A former beauty queen looking after her brother's Maserati discovered it looking like an old crate after it was moved and flipped on its roof by a forklift-driving construction worker in Sydney's exclusive Bilyard Avenue in Elizabeth Bay this morning.
Rachel Huljich, a former Kiwi beauty queen who once defied a request from New Zealand Prime Minister Helen Clark, moved her brother Jason Huljich's $110,000 car to a construction zone in the road two days ago.
When a forklift driver tried to move the Maserati this morning things went horribly wrong when the car fell over the forks two metres off the ground.
Ms Huljich, who has just moved to the area, was put in charge of the 1999 3200 GT Maserati while her brother holidays in South America.
Police have released the construction worker after interviewing him today but have not ruled out charging him, pending further investigations.
Ms Huljich is a former Miss World New Zealand contestant who divided her country when she decided to compete at the 2002 Miss World contest which was supposed to be held in Nigeria, against the wishes of Ms Clark.
The controversy erupted after a Nigerian woman, Amina Lawal, was sentenced to a stoning death for having a child out of wedlock.
Many countries including New Zealand called for a boycott of the contest in light of the death sentence but Ms Huljich, who was 17 at the time, remained defiant.
Ms Clark said at the time it would not be a "good look'' for New Zealand to participate, but the pretty brunette paid little attention.
Her stance divided Kiwis, with many calling for Ms Huljich to bow to the Prime Minister's wishes.
However, following an extremely troubled lead-up, the contest was moved to London and the issue blew over.
Ms Huljich did not make the last round of the competition. Australia's representative Nicole Rita-Gazal was a semi-finalist.
This morning's Maserati drama unfolded after a building worker from SMS Construction hoisted the car into the air with the forklift.
Brad Harrison, a plumber who was working at a building when he came out to get some tools, described what happened.

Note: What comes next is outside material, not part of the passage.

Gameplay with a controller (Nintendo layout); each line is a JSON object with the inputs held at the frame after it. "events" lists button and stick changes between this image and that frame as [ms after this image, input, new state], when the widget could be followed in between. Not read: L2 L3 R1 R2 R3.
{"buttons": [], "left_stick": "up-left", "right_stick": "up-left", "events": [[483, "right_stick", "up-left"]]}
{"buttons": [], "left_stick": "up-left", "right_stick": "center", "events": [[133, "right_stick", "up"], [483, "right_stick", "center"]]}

"He picked up the car with his forklift, and then he turned while it was on, and suddenly the car rolled over and fell on its roof.
"It was a large crunch, the car was rocking [while it was on the forklift] the whole time."

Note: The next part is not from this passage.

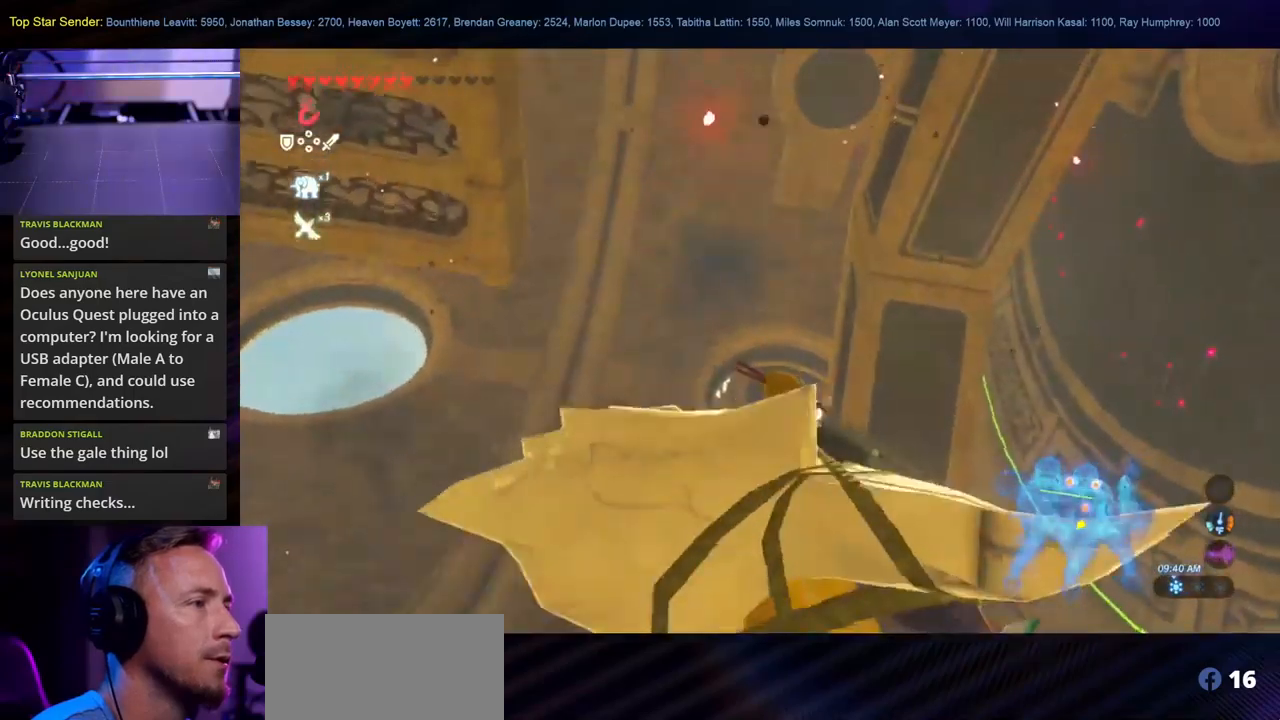
{"buttons": [], "left_stick": "up", "right_stick": "down", "events": [[383, "right_stick", "down"], [500, "left_stick", "up"]]}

A crowd of up to 50 gathered to inspect the damage, which included a smashed roof and windows.
It is unclear if the car can be salvaged.

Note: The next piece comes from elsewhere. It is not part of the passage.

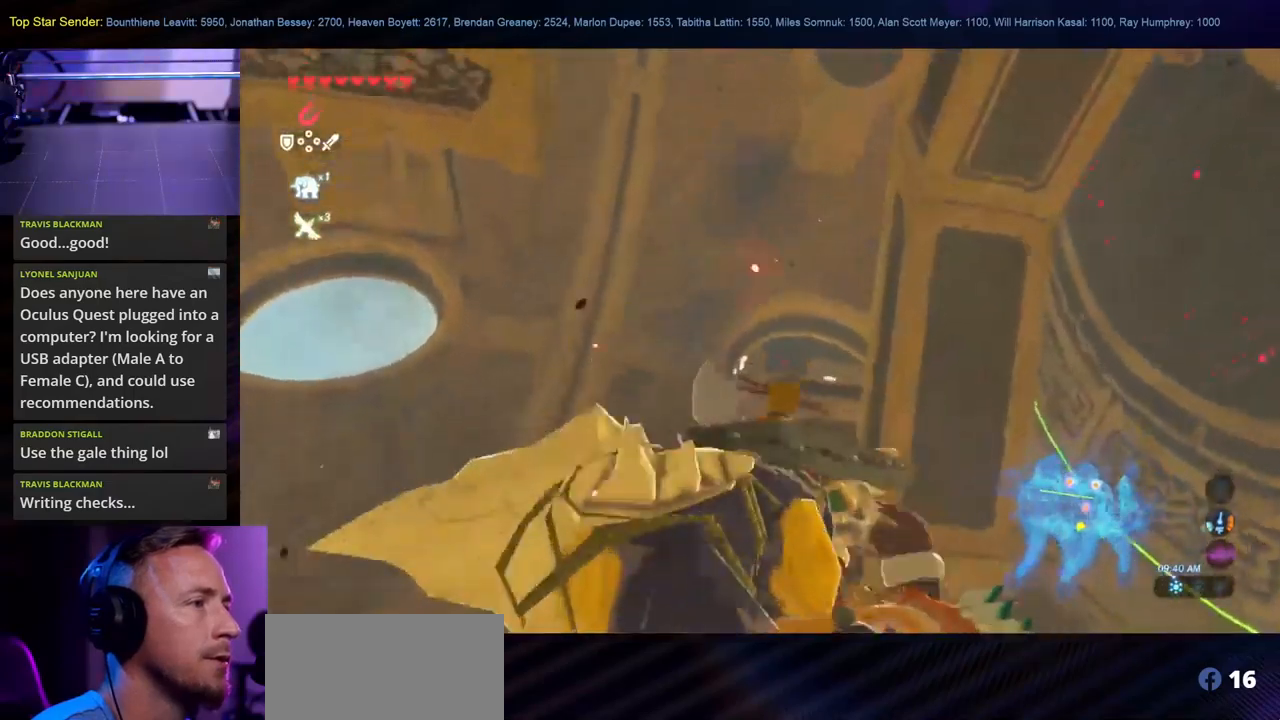
{"buttons": [], "left_stick": "up", "right_stick": "center", "events": [[316, "right_stick", "center"]]}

"It is very surprising," a stunned Ms Huljich said, adding that her brother was away for another two weeks.
"I haven't decided whether I'll tell him now or when he comes back."
Resident Stephen Gray said workers for SMS Construction had been moving cars in the street with forklifts for some time while they work on a four-storey building.
"They've been doing it for months now," he said. "It's outrageous and just really arrogant."
Inspector Peter Brooks said: "Only council and the police have the right to move cars from a street,'' he said. "We're still contemplating whether or not charges will be laid."
Another resident of Bilyard Avenue, Romain Bonjean, said his BMW was damaged after it was moved by builders from a different construction company about 18 months ago.
"When I confronted the builders, they admitted pushing it so they could fit a crane. I was parked legally.
"The pushing consisted of having three builders repeatedly bouncing the front bonnet. This resulted in my handbrake cable having to be replaced."